How does one handle variable (state-dependent) action set with Reinforcement Learning, specifically Actor-Critic method? I have found a similar question (Reinforcement Learning With Variable Actions), but it offers no complete answer I can use.
The problem is that neural network that models Policy function has a fixed number of outputs (corresponding to a maximum possible set of actions). It can't help but compute probabilities for all actions, including ones that are impossible in the current state. It becomes an especially huge problem, when there are states where only one or two actions out of, say, initial 50 are possible.
I see two possibilities:
1) Ignore impossible actions, and choose an actions among possible ones, re-normalizing probability of each one to the sum of their probabilities.
2) Let action selector choose impossible actions, but penaltize the network for doing so, until it learns to never choose impossible actions.
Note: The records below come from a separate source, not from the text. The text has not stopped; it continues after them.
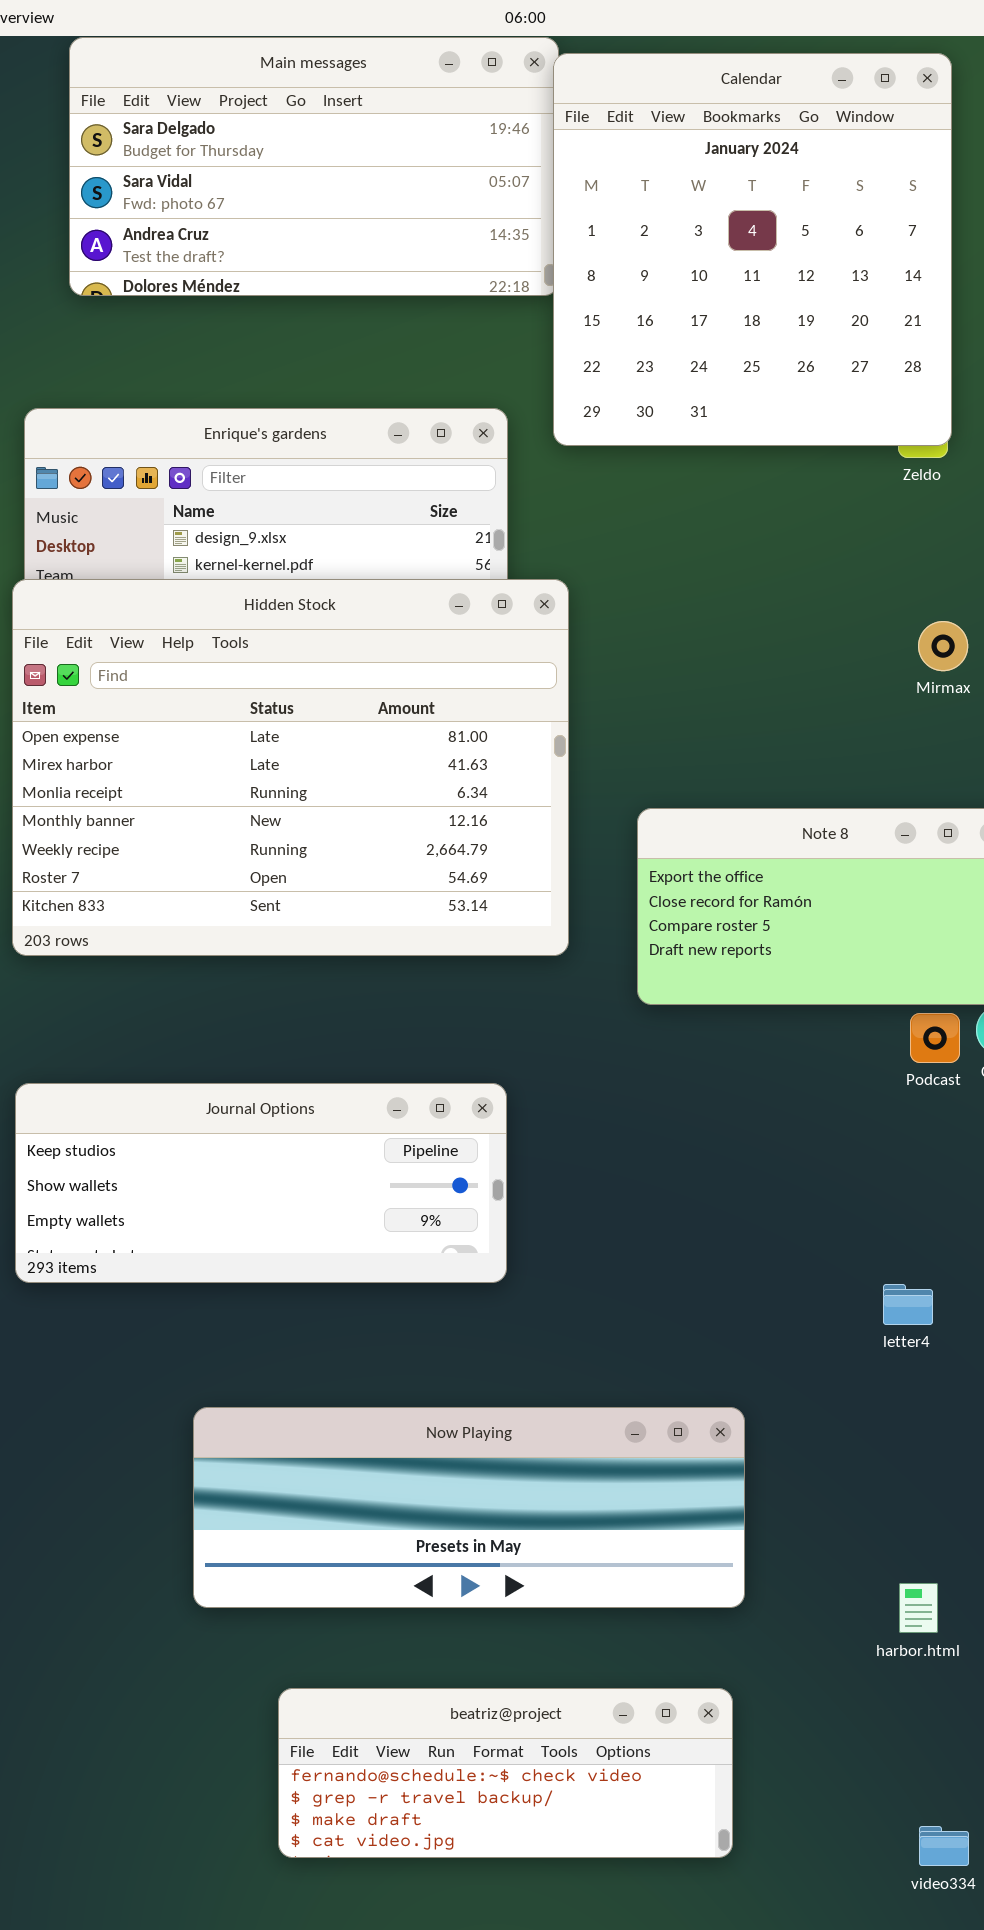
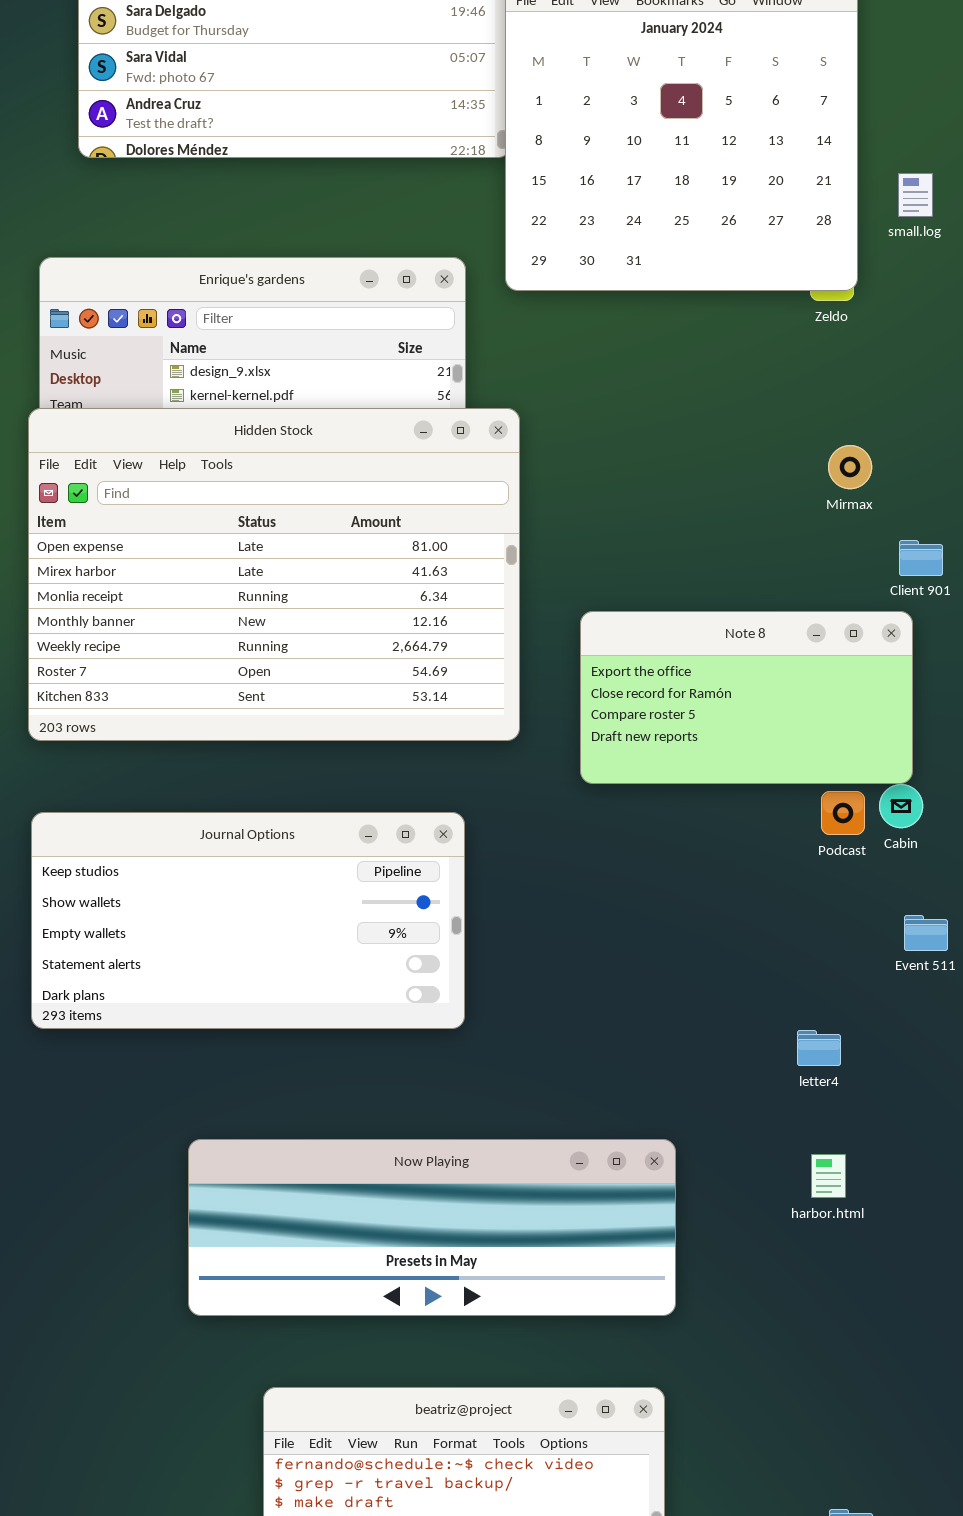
Journal Options: [15,1083,507,1283] -> [31,812,465,1029], resized
harbor.html: [899,1583,938,1633] -> [811,1154,846,1198], moved

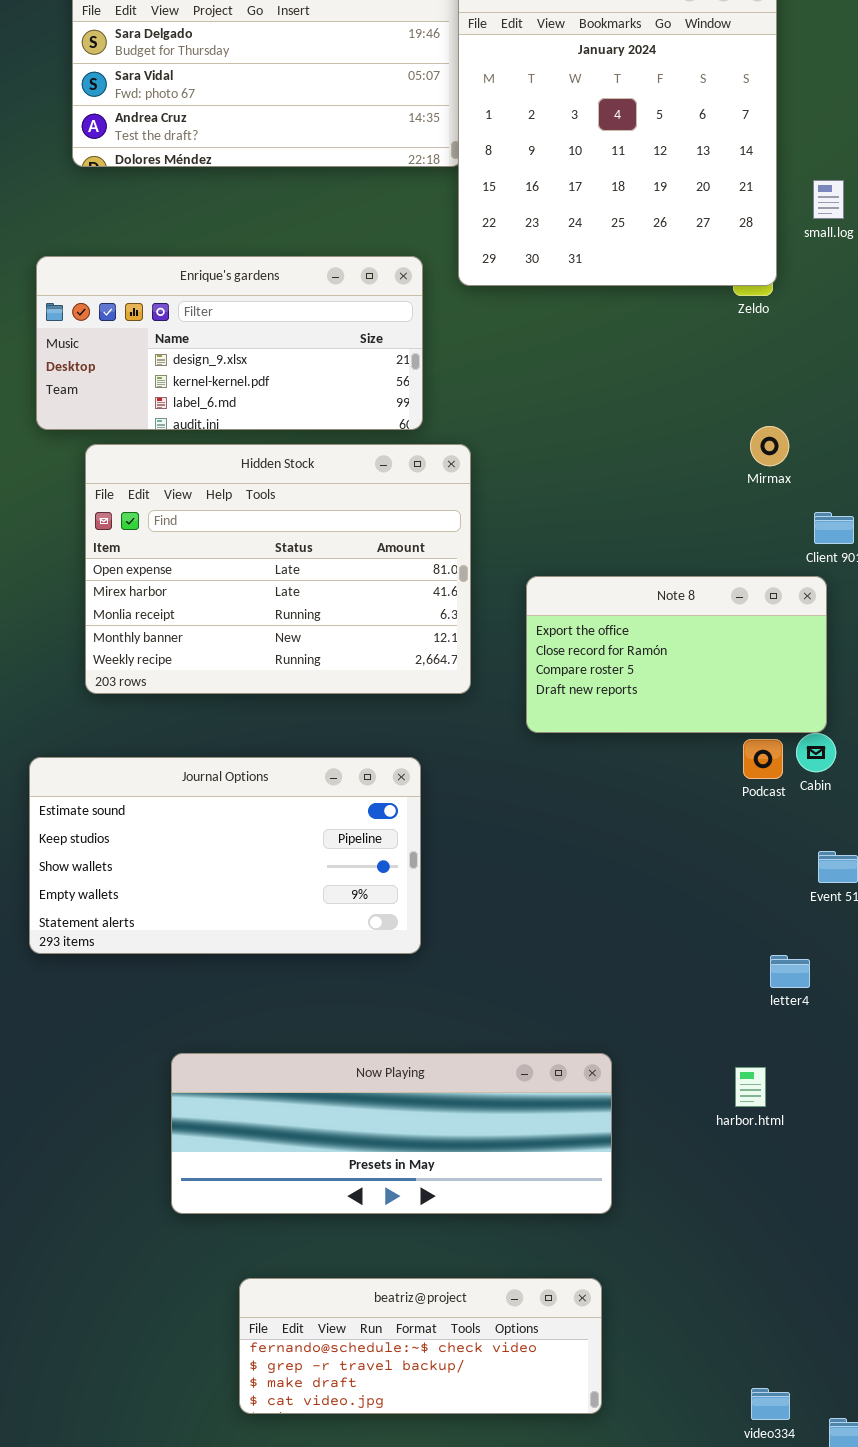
Hidden Stock: [28,408,520,741] -> [85,444,471,694], resized
Journal Options: [31,812,465,1029] -> [29,757,421,954], scrolled up 1 row
letter4: [797,1030,841,1066] -> [770,955,810,988], moved

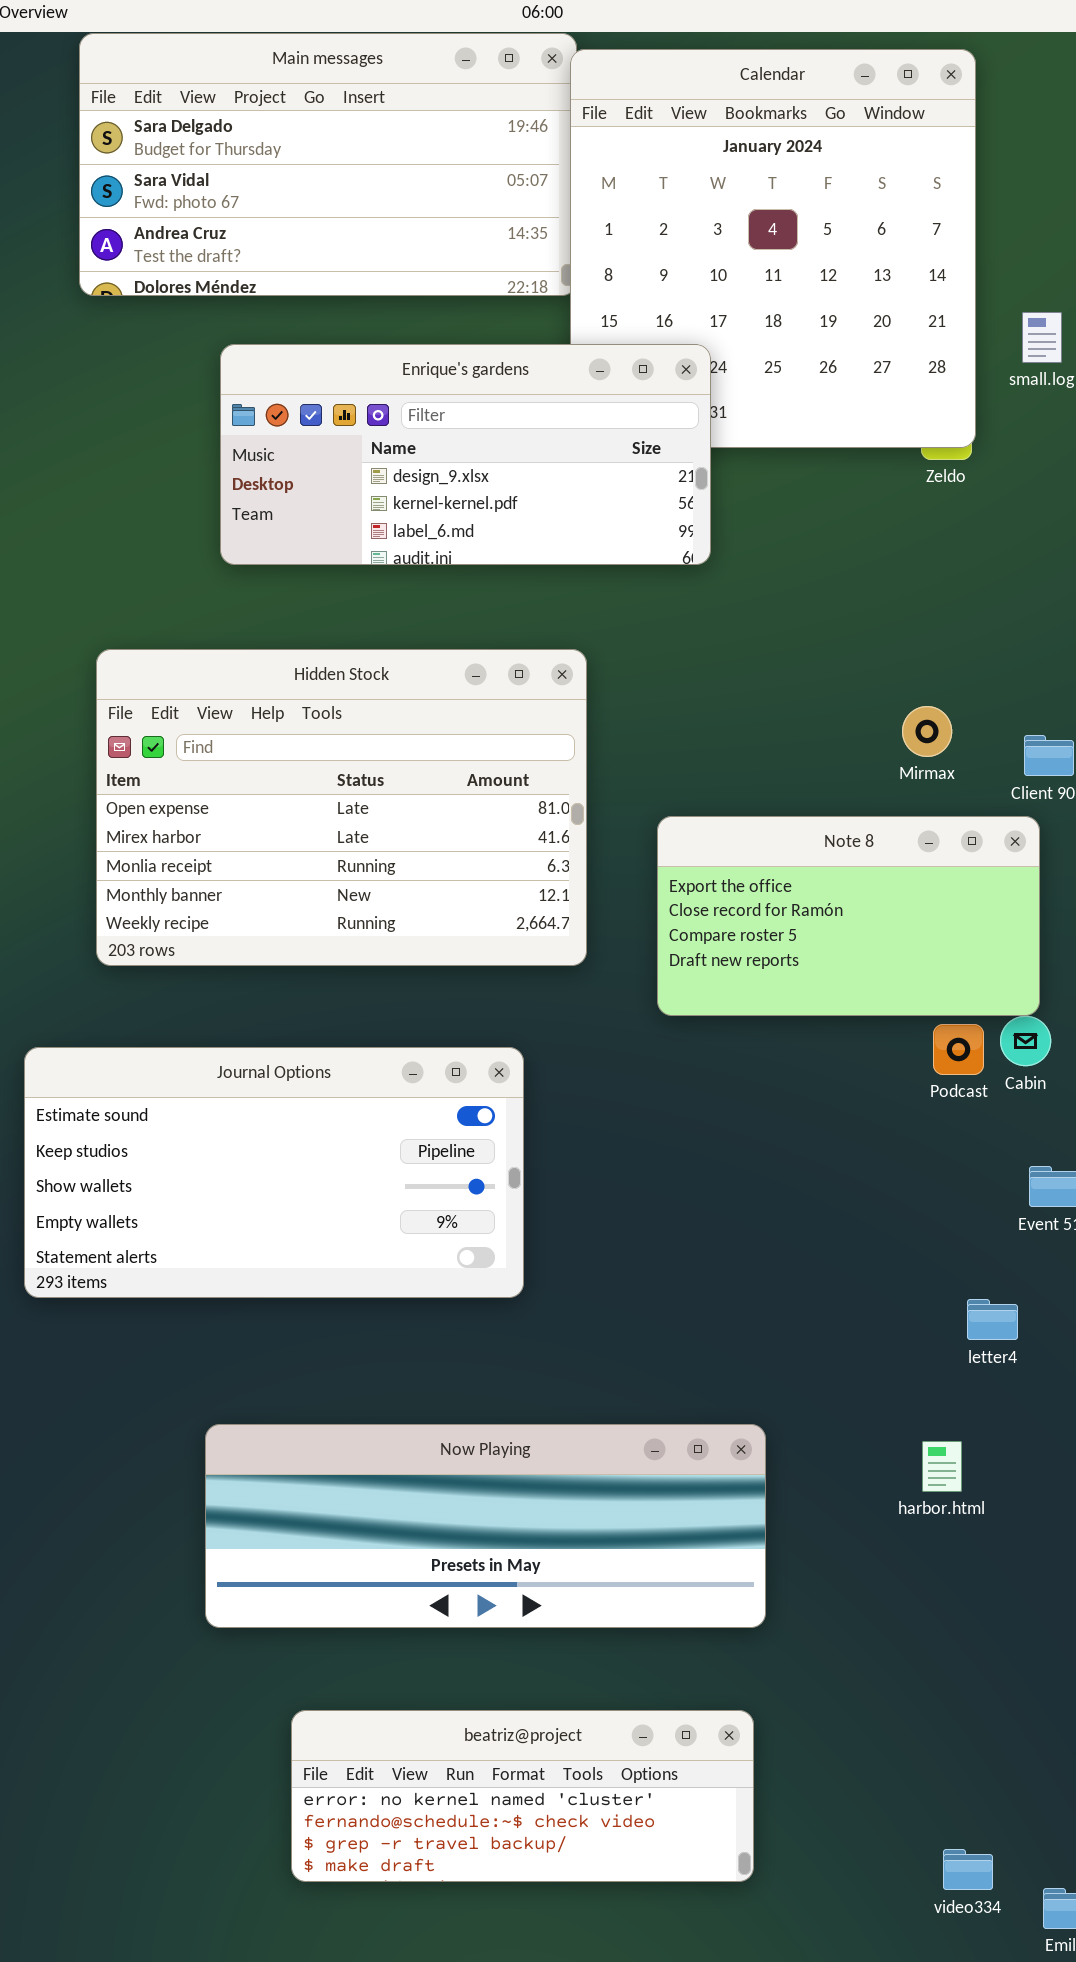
Enrique's gardens: [36,256,423,430] -> [220,344,711,565], moved
Mirmax: [750,426,789,466] -> [902,706,952,757], moved
beatriz@project: [239,1278,602,1414] -> [291,1710,754,1882], scrolled up 1 row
I have tried both, and they all have some problems:
1) Ignoring impossible actions may lead to action with output probability of 0.01 to have re-normalized probability of 0.99, depending on other actions. During the back-propagation step, this will lead to a big gradient, because of log(probability) factor (the network will use the original, non-normalized probability in calculation). I'm not entirely sure if this is desirable, and I seem to get not particularly good results with this approach.
2) Penaltizing choosing bad actions is even more problematic. If I only penaltize them slightly, action choose can get stuck for a long time while it adjusts over-inflated probabilities of impossible actions until previously small probabilities of possible actions become viable. But if I penaltize bad actions hugely, it leads to bad outcomes, like having a network where one action has 1.0 probability, and the rest are 0.0. What's worse, the network can even become stuck in an endless loop because of precision problems.
I haven't seen a proper discussion of this question anywhere, but maybe I just can't think of a proper search terms. I would be very thankful if anyone could direct me to a paper or blog post that deals with this question, or give me a extended answer on proper handling of this case.